• [WHAT THE EXERCISE ASKS]: Substitute "cuenta de servicio" for every occurrence of "entidad de servicio" in the data below and reproduce it with nothing else changed, leaving the pictures out of your answer.

• [INFORMATION PROVIDED]:
-=-=-=-=-

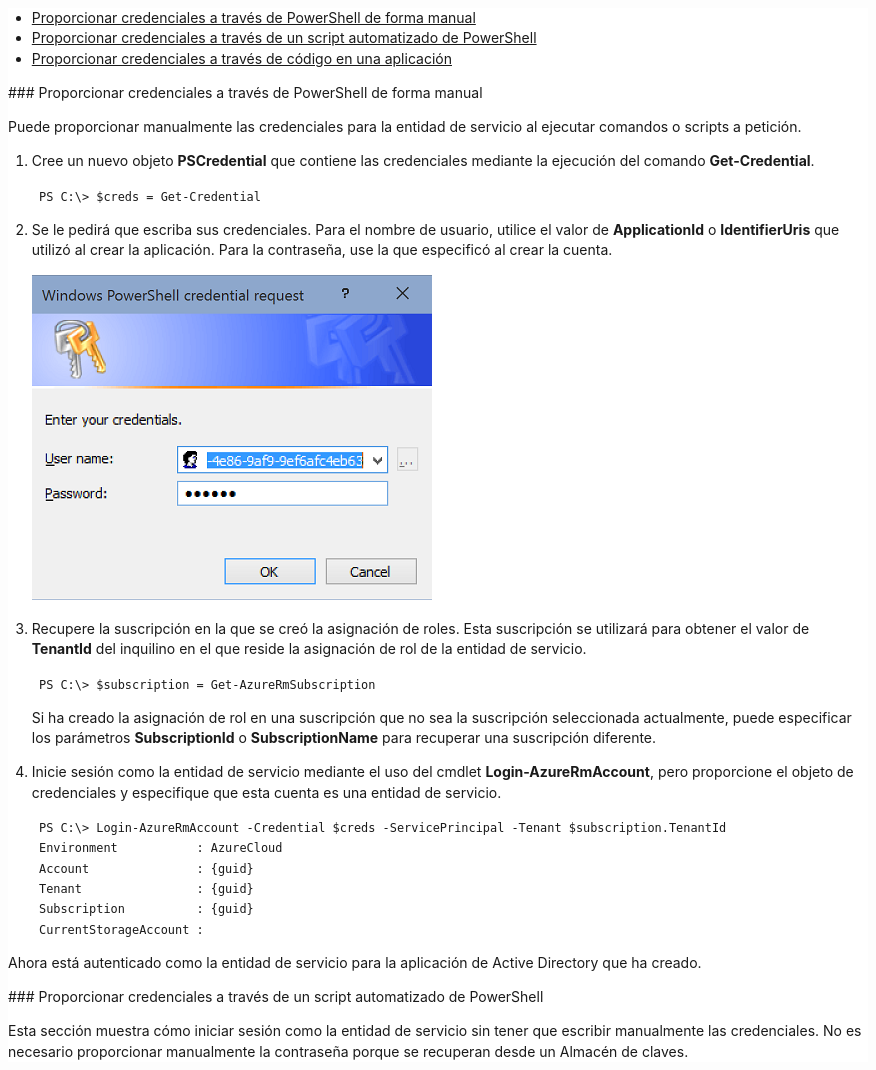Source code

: - [Proporcionar credenciales a través de PowerShell de forma manual](#manually-provide-credentials-through-powershell)
- [Proporcionar credenciales a través de un script automatizado de PowerShell](#provide-credentials-through-automated-powershell-script)
- [Proporcionar credenciales a través de código en una aplicación](#provide-credentials-through-code-in-an-application)

<a id="manually-provide-credentials-through-powershell" />
### Proporcionar credenciales a través de PowerShell de forma manual

Puede proporcionar manualmente las credenciales para la entidad de servicio al ejecutar comandos o scripts a petición.

1. Cree un nuevo objeto **PSCredential** que contiene las credenciales mediante la ejecución del comando **Get-Credential**.

        PS C:\> $creds = Get-Credential

2. Se le pedirá que escriba sus credenciales. Para el nombre de usuario, utilice el valor de **ApplicationId** o **IdentifierUris** que utilizó al crear la aplicación. Para la contraseña, use la que especificó al crear la cuenta.

     ![escribir credenciales][1]

3. Recupere la suscripción en la que se creó la asignación de roles. Esta suscripción se utilizará para obtener el valor de **TenantId** del inquilino en el que reside la asignación de rol de la entidad de servicio.

        PS C:\> $subscription = Get-AzureRmSubscription

     Si ha creado la asignación de rol en una suscripción que no sea la suscripción seleccionada actualmente, puede especificar los parámetros **SubscriptionId** o **SubscriptionName** para recuperar una suscripción diferente.

4. Inicie sesión como la entidad de servicio mediante el uso del cmdlet **Login-AzureRmAccount**, pero proporcione el objeto de credenciales y especifique que esta cuenta es una entidad de servicio.

        PS C:\> Login-AzureRmAccount -Credential $creds -ServicePrincipal -Tenant $subscription.TenantId
        Environment           : AzureCloud
        Account               : {guid}
        Tenant                : {guid}
        Subscription          : {guid}
        CurrentStorageAccount :

Ahora está autenticado como la entidad de servicio para la aplicación de Active Directory que ha creado.

<a id="provide-credentials-through-automated-powershell-script" />
### Proporcionar credenciales a través de un script automatizado de PowerShell

Esta sección muestra cómo iniciar sesión como la entidad de servicio sin tener que escribir manualmente las credenciales. No es necesario proporcionar manualmente la contraseña porque se recuperan desde un Almacén de claves.


[1]: ./media/resource-group-authenticate-service-principal/arm-get-credential.png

-=-=-=-=-

• [RESULT OF THIS EXERCISE]:
Source code

: - [Proporcionar credenciales a través de PowerShell de forma manual](#manually-provide-credentials-through-powershell)
- [Proporcionar credenciales a través de un script automatizado de PowerShell](#provide-credentials-through-automated-powershell-script)
- [Proporcionar credenciales a través de código en una aplicación](#provide-credentials-through-code-in-an-application)

<a id="manually-provide-credentials-through-powershell" />
### Proporcionar credenciales a través de PowerShell de forma manual

Puede proporcionar manualmente las credenciales para la cuenta de servicio al ejecutar comandos o scripts a petición.

1. Cree un nuevo objeto **PSCredential** que contiene las credenciales mediante la ejecución del comando **Get-Credential**.

        PS C:\> $creds = Get-Credential

2. Se le pedirá que escriba sus credenciales. Para el nombre de usuario, utilice el valor de **ApplicationId** o **IdentifierUris** que utilizó al crear la aplicación. Para la contraseña, use la que especificó al crear la cuenta.

     ![escribir credenciales][1]

3. Recupere la suscripción en la que se creó la asignación de roles. Esta suscripción se utilizará para obtener el valor de **TenantId** del inquilino en el que reside la asignación de rol de la cuenta de servicio.

        PS C:\> $subscription = Get-AzureRmSubscription

     Si ha creado la asignación de rol en una suscripción que no sea la suscripción seleccionada actualmente, puede especificar los parámetros **SubscriptionId** o **SubscriptionName** para recuperar una suscripción diferente.

4. Inicie sesión como la cuenta de servicio mediante el uso del cmdlet **Login-AzureRmAccount**, pero proporcione el objeto de credenciales y especifique que esta cuenta es una cuenta de servicio.

        PS C:\> Login-AzureRmAccount -Credential $creds -ServicePrincipal -Tenant $subscription.TenantId
        Environment           : AzureCloud
        Account               : {guid}
        Tenant                : {guid}
        Subscription          : {guid}
        CurrentStorageAccount :

Ahora está autenticado como la cuenta de servicio para la aplicación de Active Directory que ha creado.

<a id="provide-credentials-through-automated-powershell-script" />
### Proporcionar credenciales a través de un script automatizado de PowerShell

Esta sección muestra cómo iniciar sesión como la cuenta de servicio sin tener que escribir manualmente las credenciales. No es necesario proporcionar manualmente la contraseña porque se recuperan desde un Almacén de claves.


[1]: ./media/resource-group-authenticate-service-principal/arm-get-credential.png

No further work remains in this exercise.